OpenBSD: Intel Core 2 Bugs

Submitted by Jeremy
on June 30, 2007 - 1:37pm

Theo de Raadt [interview] described an active effort by OpenBSD developers to work around "serious bugs in Intel's Core 2 cpu". He went on to explain, "these processors are buggy as hell, and some of these bugs don't just cause development/debugging problems, but will *ASSUREDLY* be exploitable from userland code. As is typical, BIOS vendors will be very late providing workarounds / fixes for these processors bugs. Some bugs are unfixable and cannot be worked around. Intel only provides detailed fixes to BIOS vendors and large operating system groups. Open Source operating systems are largely left in the cold." He provided a link to the full errata (in PDF format) as well as a graphical overview, summarizing:

"Note that some errata like AI65, AI79, AI43, AI39, AI90, AI99 scare the hell out of us. Some of these are things that cannot be fixed in running code, and some are things that every operating system will do until about mid-2008, because that is how the MMU has always been managed on all generations of Intel/AMD/whoeverelse hardware. Now Intel is telling people to manage the MMU's TLB flushes in a new and different way. Yet even if we do so, some of the errata listed are unaffected by doing so.

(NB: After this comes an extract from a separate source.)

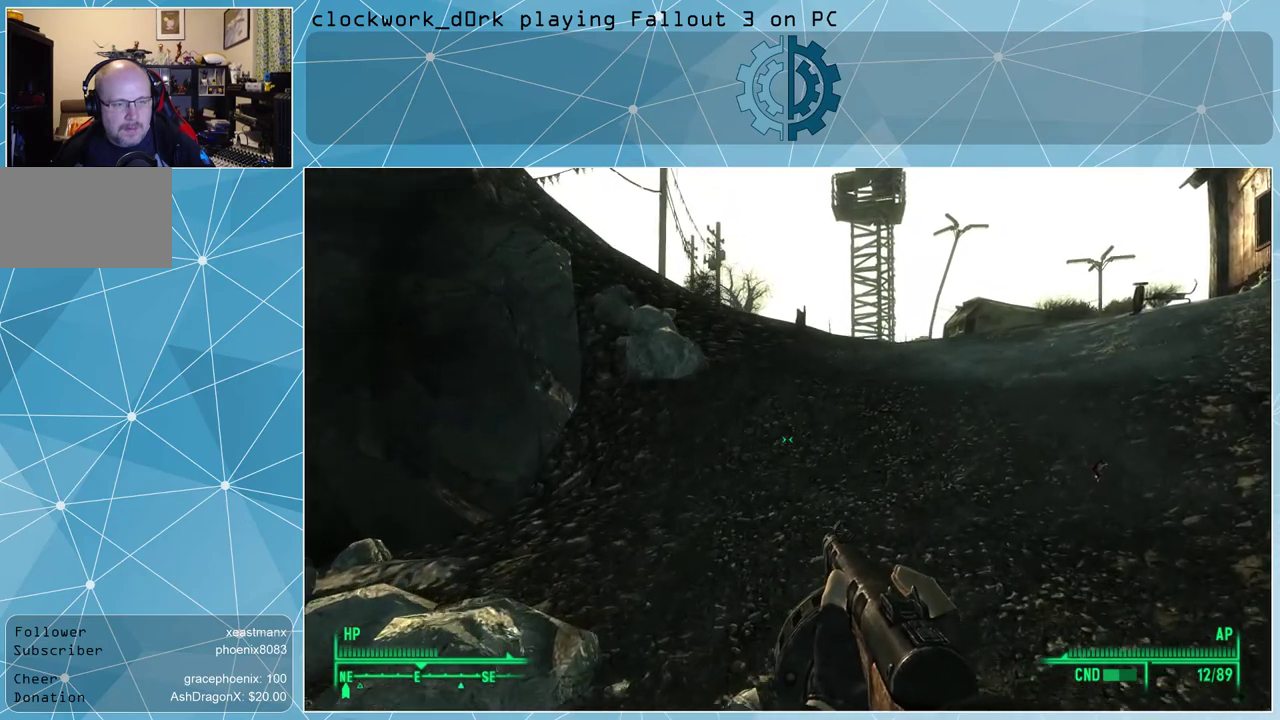
{"keys": ["w"], "mouse": [], "events": [[500, "d", "up"]]}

As I said before, hiding in this list are 20-30 bugs that cannot be worked around by operating systems, and will be potentially exploitable. I would bet a lot of money that at least 2-3 of them are."

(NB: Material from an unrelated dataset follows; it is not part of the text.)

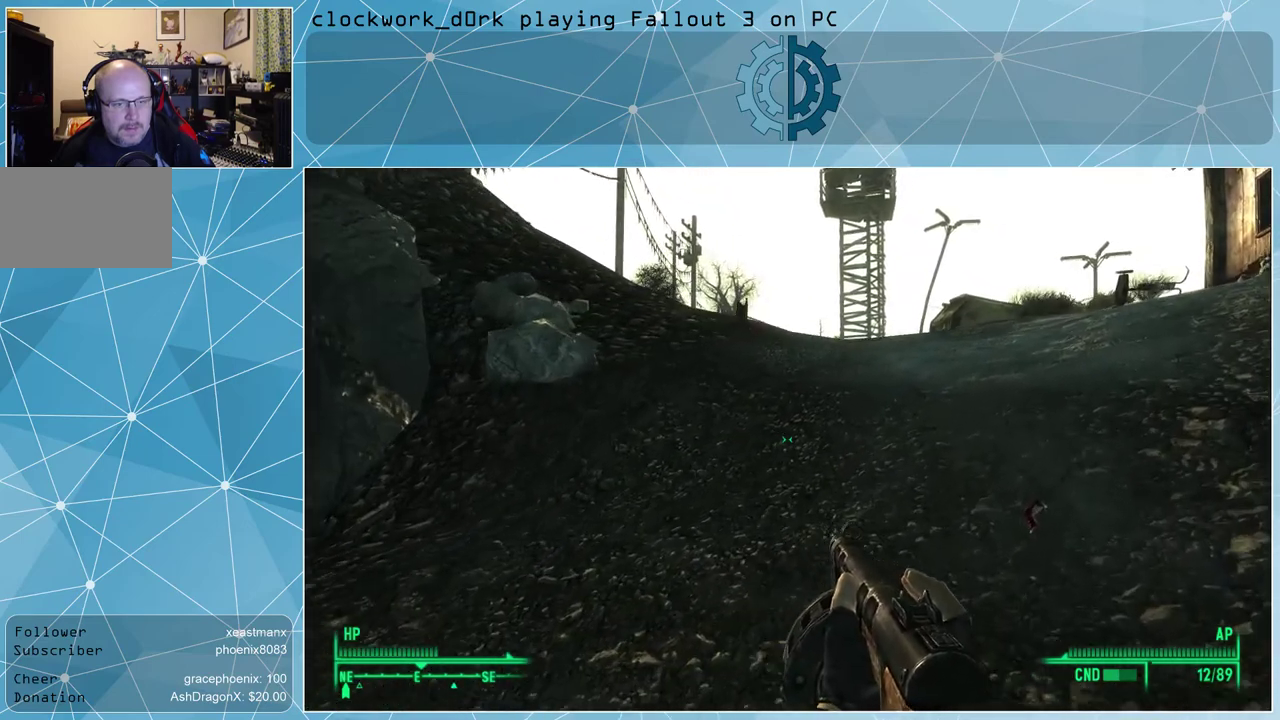
{"keys": [], "mouse": [], "events": [[133, "w", "up"]]}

From: Theo de Raadt [email blocked]
To:  misc
Subject: Intel Core 2
Date: Wed, 27 Jun 2007 11:08:16 -0600

Various developers are busy implimenting workarounds for serious bugs
in Intel's Core 2 cpu.

These processors are buggy as hell, and some of these bugs don't just
cause development/debugging problems, but will *ASSUREDLY* be
exploitable from userland code.

As is typical, BIOS vendors will be very late providing workarounds /
fixes for these processors bugs.  Some bugs are unfixable and cannot
be worked around.  Intel only provides detailed fixes to BIOS vendors
and large operating system groups.  Open Source operating systems are
largely left in the cold.

Full (current) errata from Intel:

  http://download.intel.com/design/processor/specupdt/31327914.pdf

  - We bet there are many more errata not yet announced -- every month
    this file gets larger.
  - Intel understates the impact of these erraata very significantly.
    Almost all operating systems will run into these bugs.
  - Basically the MMU simply does not operate as specified/implimented
    in previous generations of x86 hardware.  It is not just buggy, but
    Intel has gone further and defined "new ways to handle page tables"
    (see page 58).
  - Some of these bugs are along the lines of "buffer overflow"; where
    a write-protect or non-execute bit for a page table entry is ignored.
    Others are floating point instruction non-coherencies, or memory
    corruptions -- outside of the range of permitted writing for the
    process -- running common instruction sequences.
  - All of this is just unbelievable to many of us.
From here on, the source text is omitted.